The problem with this project is that it doesn't solve the valuable problem, whi...

yoeven · on Dec 21, 2023

Yeah I agree to an extent. Using a traditional search engine would be simpler and easier to implement but wouldn't able to accurately contextualise the actual content of the video based on the users question which is the focus on the tool. However, I do agree that there is a lot of space for growth and adding a traditional form of full text fuzzy search which will help with some of the ranking problems and it is part of the plans to mix the best of both worlds :)

Ranking is a huge topic by itself, which beyond similarity/text matching, other topics like SEO, popularity, etc plays a huge part and those are aspects that I'm looking forward to understand better and see how the community can contribute as well!

ZephyrBlu · on Dec 21, 2023

> but wouldn't able to accurately contextualise the actual content of the video based on the users question which is the focus on the tool

Are you sure this is what users want? Semantic search is not appropriate for all situations.

> adding a traditional form of full text fuzzy search which will help with some of the ranking problems

Full text fuzzy search is NOT a performant search engine and is NOT related to ranking or relevance. Ranking is an independent process after finding matching results.

Semantic search would make more sense in the context of ranking rather than pure search. E.g. you use traditional search to find matching documents then semantic search on matches to rank them.
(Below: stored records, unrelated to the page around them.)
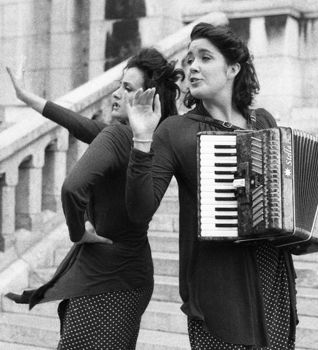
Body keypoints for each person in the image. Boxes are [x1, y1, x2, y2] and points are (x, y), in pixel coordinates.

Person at [124, 23, 318, 349]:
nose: (193, 67)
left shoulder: (265, 123)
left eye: (205, 58)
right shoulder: (175, 131)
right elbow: (139, 211)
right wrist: (142, 138)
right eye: (189, 60)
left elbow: (290, 222)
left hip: (273, 284)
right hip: (218, 293)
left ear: (233, 68)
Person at [5, 48, 184, 349]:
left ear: (148, 100)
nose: (115, 93)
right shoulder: (152, 145)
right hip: (133, 278)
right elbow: (76, 123)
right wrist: (28, 98)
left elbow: (71, 188)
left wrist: (78, 233)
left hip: (105, 278)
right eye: (119, 85)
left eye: (127, 89)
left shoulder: (118, 137)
> Ranking is a huge topic by itself, which beyond similarity/text matching, other topics like SEO, popularity, etc plays a huge part

Based on my mediocre understanding of ranking, basic ranking is generally not about any of these factors. Presumably because they are too slow and computationally intensive. Maybe there are multiple layers of ranking for these different features though.

My understanding is that basic ranking is/was more about metrics like TF-IDF. I’m sure there are more advanced modern techniques, but also likely more complicated.

Search is a ridiculously big and complex topic. If you want this to be more than a toy project I think it would be wise to focus on much smaller sliver and have a much clearer value prop.

You are currently trying to tackle multiple big problems simultaneously.